The scope for debate continues throughout the course, finishing off with the highly contentious topic of climate change and the controversial Stern Review (2006). The Review is a very useful pedagogical device because it is possibly the most thorough application of techniques of economics of the environment to questions of sustainability (and certainly the most well-known) so provides an excellent vehicle via which to reflect on the rest of the material in the course. Also, the Review is useful because it has been vigorously opposed from both sides of the debate. For example, Nordhaus (2007) has argued that the discount rate assumed by Stern is too low. Dasgupta (2007) is concerned that Stern’s discount rate does not take into account sufficiently intragenerational equity. Ackerman (2009) criticises the attempts at valuation within the Review. An obvious capstone to this course would be a debate between groups of students on the Stern Review, in which they are expected to draw on relevant concepts from the course.
Box 7: The environmental Kuznets curve
Growth is the most contentious macro-economic objective for sustainability. Ever since the limits to growth hypothesis was put forward in 1972 (Meadows et al., 1972), economic growth has been seen as the enemy of sustainability by most in the green movement. The hypothesis is easier to support now than it was 35 years ago and makes an ideal platform for discussing sustainability at the national level. An opposing view is centred on the environmental Kuznets curve hypothesis, which suggests that as nations become wealthier a point is reached where environmental damage decreases with further economic growth and increases in wealth (Grossman and Krueger, 1991). There are many critiques of this hypothesis. One of the most telling is that the finite resources of the planet constrain the ability of all nations to reach the level of wealth that represents the point of transition from a direct relationship between income growth and environmental damage to an inverse one. The most damning critiques challenge the empirical evidence for the relationship and show that few damage indicators reveal a turning point across those nations for which data are available.
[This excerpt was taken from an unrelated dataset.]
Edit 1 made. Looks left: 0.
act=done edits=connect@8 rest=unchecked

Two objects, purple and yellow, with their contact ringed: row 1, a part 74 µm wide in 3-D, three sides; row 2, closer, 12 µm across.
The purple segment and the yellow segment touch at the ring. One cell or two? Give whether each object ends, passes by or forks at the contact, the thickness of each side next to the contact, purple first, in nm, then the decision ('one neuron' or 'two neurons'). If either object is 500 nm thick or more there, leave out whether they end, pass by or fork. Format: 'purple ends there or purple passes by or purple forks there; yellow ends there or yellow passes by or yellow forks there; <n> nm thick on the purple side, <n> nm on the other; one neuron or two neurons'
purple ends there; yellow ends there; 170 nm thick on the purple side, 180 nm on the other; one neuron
Furthermore, the hypothesis does not appear to apply to carbon emissions (Bradford et al., 2005).
The EKC provides a rich platform for debate. Initially it is appropriate for students to prepare for this by looking at the empirical evidence for the hypothesis. Students should be directed to the results of the original paper by Grossman and Krueger (1995). A recent appraisal of the various critiques that followed over the subsequent 15 years are referred to in Carson (2010). These critiques deal with methodological issues, in terms of data, functional form and analysis. Few of the original pollutants investigated by Grossman and Kruger and shown by them to comply with the hypothesis survive this scrutiny. Students should be able to glean this from the Carson paper and relay their understanding to the class as a whole. However, there are more fundamental issues that students can be guided to in discussion. Even if the EKC held for significant pollutants in one economy, the differing development trajectories of the major global economies are out of phase. Thus at the global level, the rapidly growing BRIC economies and emerging market economies, all at various points on the upward section of the EKC, would more than offset the mature economies which might be at various points on the downward section. Finally, the long lag between the generation of some pollutants and the subsequent ecosystem impact further confuses the picture.